Treatment Options for Bone and Soft Tissue Tumors

Every child comes to us with a unique story. Bone and soft tissue tumor treatment options vary widely depending on each patient’s condition, needs and medical history. Our team will work with your family to determine the most effective treatment for your child’s tumor.

Our doctors pride themselves on finding creative solutions to difficult problems and have an excellent record of helping patients return to their normal lives after tumor removal. Here are some of the bone and soft tissue tumor treatment options that set our program apart.

An alternative to surgery for some bone and soft tissue tumors

We are one of the few children’s hospitals in the country to offer magnetic resonance guided focused ultrasound ablation, which can remove some tumors without traditional surgery or radiation exposure. HIFU can focus sound waves from an ultrasound on a single location, such as a tumor, to kill just the tumor while minimizing damage to the surrounding tissue. Our doctors were the first to use this type of ultrasound, also called high-frequency focused ultrasound (HIFU), on pediatric desmoid tumors, a type of benign tumor.

Advanced surgical techniques for benign and malignant tumors

Our team uses the most effective and innovative surgical treatments available to remove benign (non-cancerous) tumors and cancerous tumors (sarcomas), including the following:

  • Advanced limb salvage: In many cases, our surgeons can remove a bone or soft tissue tumor in the arm or leg without amputating the limb.
  • Bone grafting: Taking bone from another area of the body—or from another person, also called an allograft—to replace bone that is lost when removing a tumor.
  • Curettage: A way of removing a benign tumor by scooping it out of the bone instead of removing a section of bone.
  • Customized implants: Using 3D modeling, we can create implants that are the perfect size and shape to replace bone lost during surgery.
  • Endoprostheses: An internal prosthetic that helps replace bone lost during surgery but allows our surgeons to save the limb and avoid amputation. This type of prosthetic has been shown to reduce pain and help patients get back to everyday activities faster after surgery.

Cancerous tumor treatment from world-renowned sarcoma experts

If your child has a bone or soft tissue sarcoma, treatment options may include chemotherapy, radiation and/or surgery.

  • Chemotherapy, or medicine that attacks cancer cells, can help shrink the tumor as a first step of treatment.
  • Radiation therapy uses x-rays, gamma rays or electron beams to kill or shrink the sarcoma.
  • Surgery may then be used to remove the remaining tumor.

Our doctors have pioneered groundbreaking clinical trials that led to sarcoma treatments now used all over the world as the standard of care. 

  • We are the only hospital on the West Coast involved in the Pediatric Oncology Experimental Therapeutics Investigators' Consortium (POETIC), which brings innovative clinical trials for solid tumors to our patients.
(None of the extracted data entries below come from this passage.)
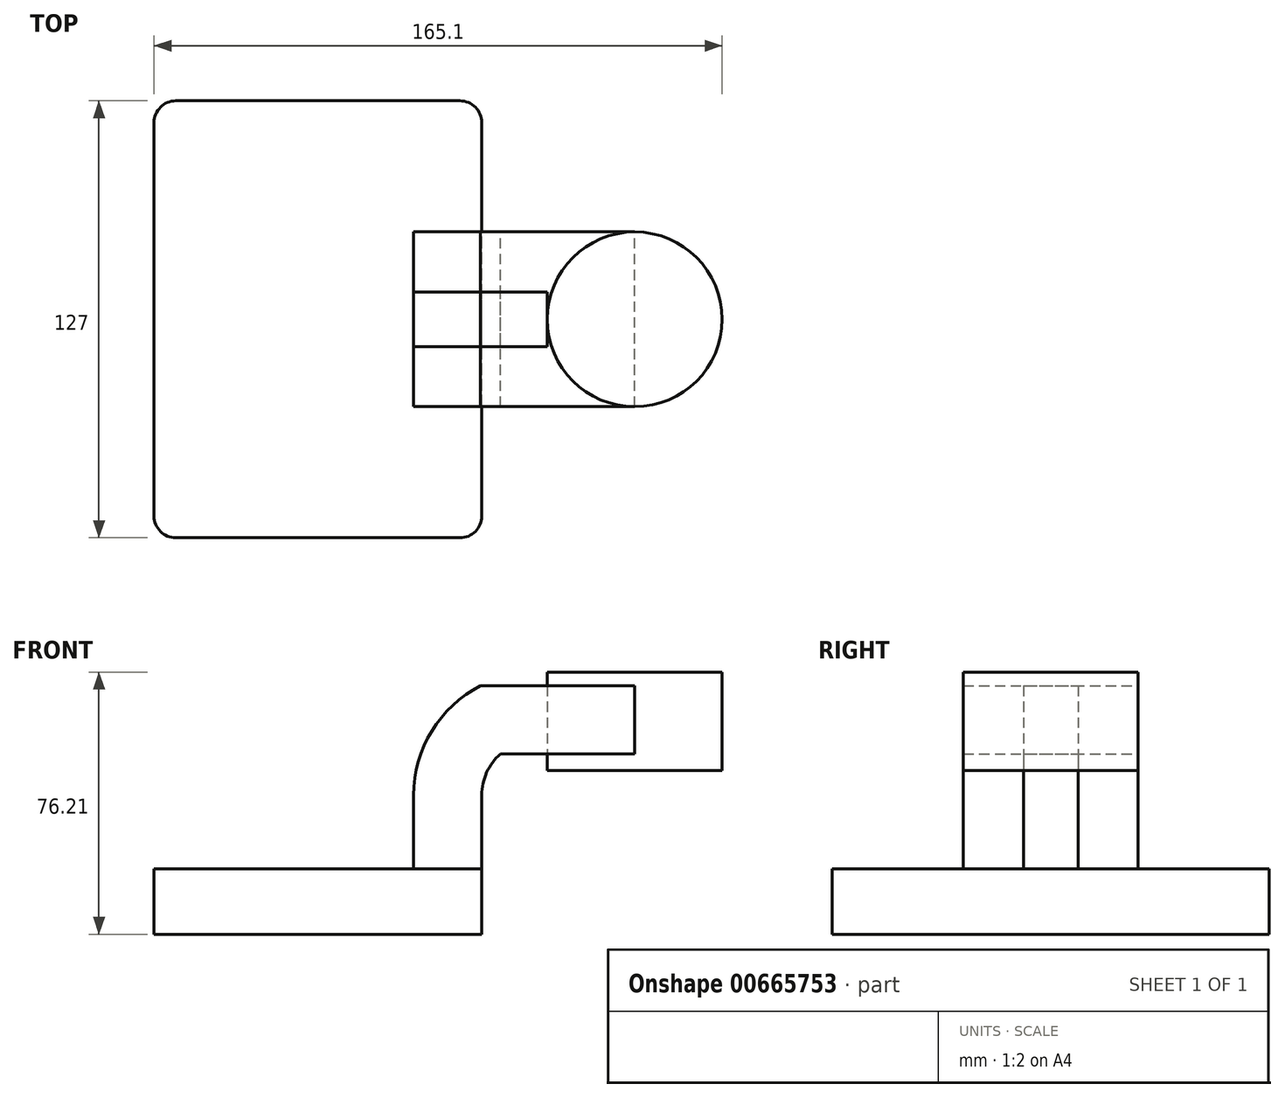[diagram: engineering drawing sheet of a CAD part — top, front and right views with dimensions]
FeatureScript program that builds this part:
annotation { "Feature Type Name" : "Feature", "Feature Type Description" : "" }
export const myFeature = defineFeature(function(context is Context, id is Id, definition is map)
    precondition{}
    {
        {
            var Q0;
            Q0=qCreatedBy(makeId("Front.planeOp"),FACE);
            var sketch = newSketch(context, id + "F0", { "sketchPlane" : qUnion([Q0])});
            skLineSegment(sketch, "E0.bottom", {"start": v(-47.62, -9.53) * mm, "end": v(47.63, -9.53) * mm});
            skLineSegment(sketch, "E0.top", {"start": v(-47.62, 9.52) * mm, "end": v(47.63, 9.52) * mm});
            skLineSegment(sketch, "E0.left", {"start": v(-47.62, -9.53) * mm, "end": v(-47.62, 9.52) * mm});
            skLineSegment(sketch, "E0.right", {"start": v(47.63, -9.53) * mm, "end": v(47.63, 9.52) * mm});
            skPoint(sketch, "E0.middle", {"position": v(0, 0) * mm});
            skLineSegment(sketch, "E1.bottom", {"start": v(66.68, 66.67) * mm, "end": v(117.48, 66.67) * mm});
            skLineSegment(sketch, "E1.top", {"start": v(66.68, 38.1) * mm, "end": v(117.48, 38.1) * mm});
            skLineSegment(sketch, "E1.left", {"start": v(66.68, 66.67) * mm, "end": v(66.68, 38.1) * mm});
            skLineSegment(sketch, "E1.right", {"start": v(117.48, 66.67) * mm, "end": v(117.48, 38.1) * mm});
            skPoint(sketch, "E1.middle", {"position": v(92.08, 52.39) * mm});
            skLineSegment(sketch, "E2", {"start": v(47.63, 9.52) * mm, "end": v(47.63, 30.9) * mm});
            skArc(sketch, "E3", {"start": v(47.63, 30.9) * mm, "mid": v(49.05, 37.48) * mm, "end": v(53.07, 42.88) * mm});
            skLineSegment(sketch, "E4", {"start": v(53.07, 42.88) * mm, "end": v(92.08, 42.88) * mm});
            skLineSegment(sketch, "E5.0", {"start": v(47.27, 62.66) * mm, "end": v(92.08, 62.66) * mm});
            skArc(sketch, "E5.1", {"start": v(27.84, 30.9) * mm, "mid": v(33.08, 49.52) * mm, "end": v(47.27, 62.66) * mm});
            skLineSegment(sketch, "E5.2", {"start": v(27.84, 9.52) * mm, "end": v(27.84, 30.9) * mm});
            skFitSpline(sketch, "E6", {"points": [v(-47.62, 9.52) * mm, v(47.27, 62.66) * mm], "startDerivative": vector(2.4, 106.32) * mm, "endDerivative": vector(141.8, 1.37) * mm});
            skLineSegment(sketch, "E7", {"start": v(92.08, 38.1) * mm, "end": v(92.08, 66.67) * mm});
            skSolve(sketch);
        }
        {
            var Q0;
            Q0=makeQuery(id+"F0.imprint","IMPRINT",FACE,{"disambiguationData":[TD([[makeQuery(id+"F0.imprint","IMPRINT",EDGE,{"derivedFrom":sQuery(id+"F0.wireOp",EDGE,"E0.bottom")}),1.0]])]});
            extrude(context, id + "F1", {"entities" : qUnion([Q0]), "depth" : 127 * mm, "offsetDistance" : 25.4 * mm, "symmetric" : true});
        }
        {
            var Q0;
            {var subQ0=sQuery(id+"F0.wireOp",EDGE,"E2");Q0=makeQuery(id+"F0.imprint","IMPRINT",FACE,{"disambiguationData":[TD([[makeQuery(id+"F0.imprint","IMPRINT",EDGE,{"derivedFrom":subQ0}),1.0]])]});}
            var Q1;
            {var subQ5=sQuery(id+"F0.wireOp",EDGE,"j164lFBo-gCPK-DbU2-IHz8-SBUVrSm6E4J3");Q1=makeQuery(id+"F0.imprint","IMPRINT",FACE,{"disambiguationData":[TD([[makeQuery(id+"F0.imprint","IMPRINT",EDGE,{"derivedFrom":subQ5}),1.0]])]});}
            var Q2;
            {var subQ0=sQuery(id+"F0.wireOp",EDGE,"E5.0");var subQ1=sQuery(id+"F0.wireOp",EDGE,"E1.left");var subQ2=makeQuery(id+"F0.imprint","INTERSECT",VERTEX,{"derivedFrom":[subQ1,subQ0]});Q2=makeQuery(id+"F0.imprint","IMPRINT",FACE,{"disambiguationData":[TD([[makeQuery(id+"F0.imprint","IMPRINT",EDGE,{"disambiguationData":[TD([[subQ2,-1.0]])],"derivedFrom":subQ1}),1.0]])]});}
            extrude(context, id + "F2", {"entities" : qUnion([Q0, Q1, Q2]), "depth" : 50.8 * mm, "offsetDistance" : 25.4 * mm, "symmetric" : true});
        }
        {
            var Q0;
            Q0=makeQuery(id+"F0.imprint","IMPRINT",FACE,{"disambiguationData":[TD([[makeQuery(id+"F0.imprint","IMPRINT",EDGE,{"derivedFrom":sQuery(id+"F0.wireOp",EDGE,"E5.1")}),1.0]])]});
            extrude(context, id + "F3", {"entities" : qUnion([Q0]), "depth" : 15.88 * mm, "offsetDistance" : 25.4 * mm, "symmetric" : true});
        }
        {
            var Q0;
            {var subQ4=sQuery(id+"F0.wireOp",EDGE,"E1.right");Q0=makeQuery(id+"F0.imprint","IMPRINT",FACE,{"disambiguationData":[TD([[makeQuery(id+"F0.imprint","IMPRINT",EDGE,{"derivedFrom":subQ4}),-1.0]])]});}
            var Q1;
            Q1=sQuery(id+"F0.wireOp",EDGE,"E7");
            revolve(context, id + "F4", {"entities" : qUnion([Q0]), "axis" : qUnion([Q1]), "revolveType" : RevolveType.FULL});
        }
        {
            var Q0;
            Q0=makeQuery(id+"F1.opExtrude","CAP_EDGE",EDGE,{"disambiguationData":[OSD([sQuery(id+"F0.wireOp",EDGE,"E0.right")])],"isStart":false});
            var Q1;
            Q1=makeQuery(id+"F1.opExtrude","CAP_EDGE",EDGE,{"disambiguationData":[OSD([sQuery(id+"F0.wireOp",EDGE,"E0.left")])],"isStart":false});
            var Q2;
            Q2=makeQuery(id+"F1.opExtrude","CAP_EDGE",EDGE,{"disambiguationData":[OSD([sQuery(id+"F0.wireOp",EDGE,"E0.left")])],"isStart":true});
            var Q3;
            Q3=makeQuery(id+"F1.opExtrude","CAP_EDGE",EDGE,{"disambiguationData":[OSD([sQuery(id+"F0.wireOp",EDGE,"E0.right")])],"isStart":true});
            fillet(context, id + "F5", {"entities" : qUnion([Q0, Q1, Q2, Q3]), "radius" : 6.35 * mm, "tangentPropagation" : true, "allowEdgeOverflow" : false});
        }
    });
Immunotherapy for solid tumors

Immunotherapy, which uses the body’s own immune system to attack cancer, was initially available only to children with leukemia. But Stanford doctors and researchers are working to develop immunotherapy treatments for solid tumors as well. Stanford’s Crystal Mackall, MD, and others have conducted research in mice showing that CAR-T cells—engineered versions of the body’s own immune cells—can target and kill many types of pediatric solid tumors, including osteosarcoma, Ewing sarcoma and medulloblastoma.

A clinical trial for patients with osteosarcoma is open now, and we are working to open clinical trials for other types of solid tumors soon.

Advanced imaging with reduced radiation exposure

We are one of the few programs in the country to offer PET/MRI imaging, which is often used to diagnose and track treatment progress in solid tumors. PET/MRI combines two different technologies into one scan, which helps us get a clearer picture of your child’s tumor while reducing radiation exposure and time under anesthesia.